The United Nations International Rest Mechanism for Criminal Tribunals on Thursday in The Hague announced that it had rejected the application of convicted Bosnian war criminal Ratko Mladić, who is currently serving a life sentence for genocide, crimes against humanity and war crimes, will be granted early provisional release due to an advanced deterioration in his health that could potentially lead to his death.
The President of the International Residual Mechanism for Criminal Tribunals, Graciela Gatti Santana, rejected the submissions in her decision Mladić’s legal counsel, who argued that there were compelling and exceptional circumstances in his case that would justify such a measure. After an assessment by the United Nations Prison Hospital and Detention Center (UNDU), President Santana was confident that his diagnosis was being adequately treated at the facilities.
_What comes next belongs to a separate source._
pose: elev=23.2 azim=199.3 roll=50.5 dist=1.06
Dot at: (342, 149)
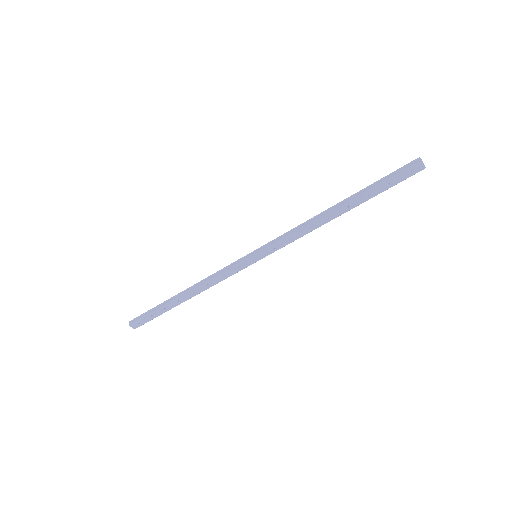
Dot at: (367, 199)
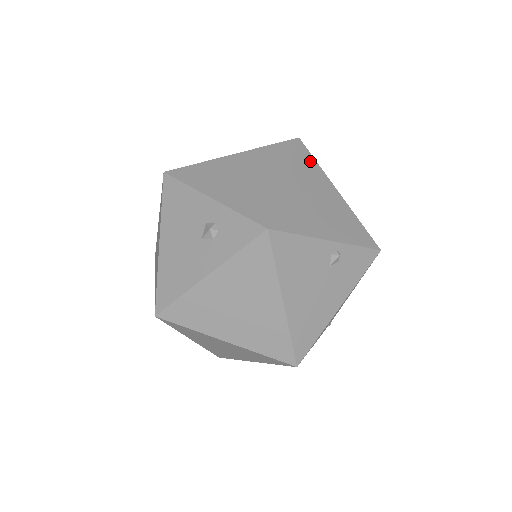
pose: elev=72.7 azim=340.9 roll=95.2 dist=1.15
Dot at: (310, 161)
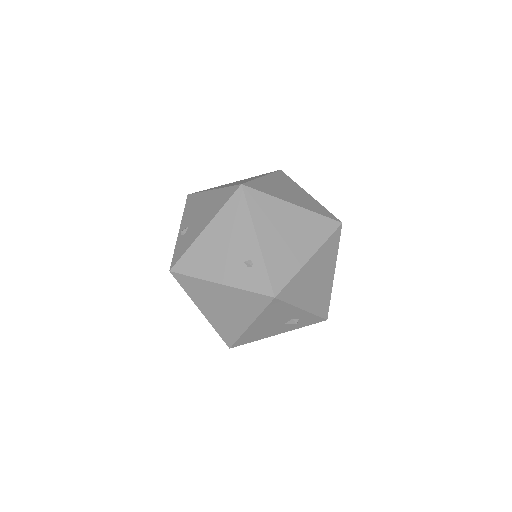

She also pointed out that previous cases in which conditional release of prisoners had been granted involved acute, incurable illnesses, while Mladić’s diagnosis was chronic and complex.
She considered further arguments that he should be given adequate opportunities to be with his loved ones before his impending death and rejected them on the grounds that the compassionate treatment course he was currently undergoing allowed visits from his loved ones. The application, first submitted on April 23, 2026, was accompanied by two reports from medical professionals who visited him in custody. However, it noted that neither report had shed more light on the picture already presented to the Mechanism, thereby reaffirming the high legal threshold required for such publications.
Mladić, a former military commander who was known for his ruthlessness during the Bosnian War and earned this name “Butcher of Bosnia”was sentenced to life in prison by UN tribunals for his role in orchestrating genocide and war crimes Crimes against humanity during the war period 1992-1995. The extent of his brutality included his genocide of over 7,000 Bosnian Muslim men and boys in Srebrenica and his command of Sarajevo, which led to widespread consequences Snipers of civilians and the kidnapping of UN peacekeepers before using them as human shields against air strikes.
He had also committed sexual crimes such as: sexual slavery during the war, thereby inflicting “living conditions designed to bring about physical destruction” on Bosnian Muslims and Bosnian Croats. Mladić, who relied on ultra-nationalist rhetoric to portray Bosnian Muslims as a threat to the genetic and historical “purity” of the Serbian nation, translated this into a military strategy that would ultimately lead to the senseless death of people 15,000 people and psychological trauma for those who witnessed his reign of terror.